I regret not listening to my intuition then. STILL I wanted to believe in him.
***I’m over it***
His famous line, he often stated, when he’d;
- Used up his welcome with others.
- Used up all he can get out of a person
- When others caught on to his antics and he realized they weren’t/aren’t a viable source.
- When the going gets tough.
Chad has always had a particularly hard time when it came to handling the daily stressors of life. It always seemed as though, while everyone lined up in that preverbal line our parents used to mention in childhood, to receive their life tools….Chad lined up on the other side of the building to receive self doubt, self pity, self hate, SELF SABOTAGE, jealousy, spite, etc. Every ugly hearted trait from under the sun EXCEPT the life tools he needed In order to handle, persevere and sail the trials and tribulations of life.
“I still remember how he behaved after relapsing three years ago. While sitting at the bus stop in town, his wallet had fallen out of his pocket. He didn’t realize it until he’d gotten home. He expressed, “It’s fine, I only had fifty bucks in there but it sucks because now I’m gonna have to replace my medical cards and ID’s.
He didn’t want to have to replace his ID cards, so he went back to look for the wallet hoping to find it. No luck. By the time he got back home, I was already at work. I took a quick moment to call him and check in, he’d stated excitedly, “I just spoke to my dad. He is wiring me money to replace my cards and some extra just for some spending cash. Woo!” I smiled and said, “That’s awesome! Things always seem to have a way of working themselves out in life when we simply remain calm.”

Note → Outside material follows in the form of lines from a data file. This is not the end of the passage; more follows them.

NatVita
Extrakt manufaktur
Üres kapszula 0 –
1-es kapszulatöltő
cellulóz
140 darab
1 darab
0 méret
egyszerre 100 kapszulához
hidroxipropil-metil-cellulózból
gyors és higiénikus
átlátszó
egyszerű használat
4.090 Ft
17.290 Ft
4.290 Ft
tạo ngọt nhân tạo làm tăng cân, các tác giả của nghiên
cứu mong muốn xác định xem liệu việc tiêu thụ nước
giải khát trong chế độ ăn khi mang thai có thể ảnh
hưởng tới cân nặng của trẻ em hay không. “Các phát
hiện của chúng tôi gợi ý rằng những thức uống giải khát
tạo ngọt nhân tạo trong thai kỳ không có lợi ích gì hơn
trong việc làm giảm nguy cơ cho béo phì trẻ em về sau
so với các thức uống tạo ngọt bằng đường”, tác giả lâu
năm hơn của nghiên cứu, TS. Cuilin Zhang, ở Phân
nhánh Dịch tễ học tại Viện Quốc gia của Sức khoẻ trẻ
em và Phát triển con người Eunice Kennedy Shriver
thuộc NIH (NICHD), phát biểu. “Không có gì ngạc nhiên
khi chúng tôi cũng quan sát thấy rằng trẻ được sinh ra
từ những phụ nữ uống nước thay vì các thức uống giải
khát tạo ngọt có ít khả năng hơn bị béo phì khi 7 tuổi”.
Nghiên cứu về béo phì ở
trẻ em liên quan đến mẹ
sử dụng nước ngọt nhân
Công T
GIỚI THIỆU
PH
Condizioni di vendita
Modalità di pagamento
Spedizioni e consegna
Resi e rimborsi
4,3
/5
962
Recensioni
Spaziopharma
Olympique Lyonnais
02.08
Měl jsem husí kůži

“CALM is not a concept Chad has acquired in life. Hence the assault.”
Later that night:
I received a DM from another member in a group chat we were tied into. They sent me screen shots of what Chad was saying. They had already noticed chad was acting stranger those days and asked, “Something doesn’t seem right with Chad is he telling the truth?”
I went in and took a look, he’d spent an enormous amount of energy belting out a sob story about a group of guys that jumped him at the bus stop, beat him up horribly, thus stealing his wallet in the process. That they’d stolen stolen $1,500 from him and his credit cards. Ultimately racking up close to a newfound $5,000 debt.

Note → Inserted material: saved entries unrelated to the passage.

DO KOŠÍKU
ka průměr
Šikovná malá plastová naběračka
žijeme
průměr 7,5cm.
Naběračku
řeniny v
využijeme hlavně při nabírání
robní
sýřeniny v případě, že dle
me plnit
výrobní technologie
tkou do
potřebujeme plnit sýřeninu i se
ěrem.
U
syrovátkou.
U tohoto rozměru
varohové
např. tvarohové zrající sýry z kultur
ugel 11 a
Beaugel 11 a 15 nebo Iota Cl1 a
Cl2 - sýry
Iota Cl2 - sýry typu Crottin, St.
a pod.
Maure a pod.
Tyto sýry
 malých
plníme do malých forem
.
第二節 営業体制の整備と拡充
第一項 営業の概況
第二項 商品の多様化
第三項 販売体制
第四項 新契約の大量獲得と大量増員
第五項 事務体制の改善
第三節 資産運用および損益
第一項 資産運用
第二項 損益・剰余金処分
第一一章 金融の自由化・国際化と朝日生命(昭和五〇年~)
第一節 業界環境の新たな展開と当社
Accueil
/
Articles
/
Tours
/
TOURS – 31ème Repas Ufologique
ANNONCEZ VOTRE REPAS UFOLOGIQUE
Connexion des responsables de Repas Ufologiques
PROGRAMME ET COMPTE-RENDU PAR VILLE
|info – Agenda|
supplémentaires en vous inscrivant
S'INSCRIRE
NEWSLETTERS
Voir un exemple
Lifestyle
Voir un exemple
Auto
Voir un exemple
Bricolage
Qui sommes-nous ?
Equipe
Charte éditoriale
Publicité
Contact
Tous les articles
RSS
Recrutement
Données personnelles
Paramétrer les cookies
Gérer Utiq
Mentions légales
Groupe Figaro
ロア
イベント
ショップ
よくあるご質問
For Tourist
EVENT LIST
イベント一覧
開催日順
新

What went from a $50 loss and resolved solution, suddenly turned into a huge ordeal.
The other members of the group chat ate this sob story up. So much they’d started sending him money through PayPal. One member sent him $1000
Still not sure what angle he was playing or what was playing through his head that night but there is one thing we all know for sure. While, he told me one story and them another, he was most definitely lying somewhere that night.
A modern ConMan
- His favorite hobby: is getting things slyly.
- His M/O is to guilt trip others into doing his bidding.
- His favorite pastime: screwing with other people who’ve pissed him off, as though making other people’s live miserable will make his better.
- His favorite line,
“I got to be able to schmooze people.”
Only, he didn’t count on ME being smart enough to figure out his sheisty ways.
Because of it, he be throwing hella shade.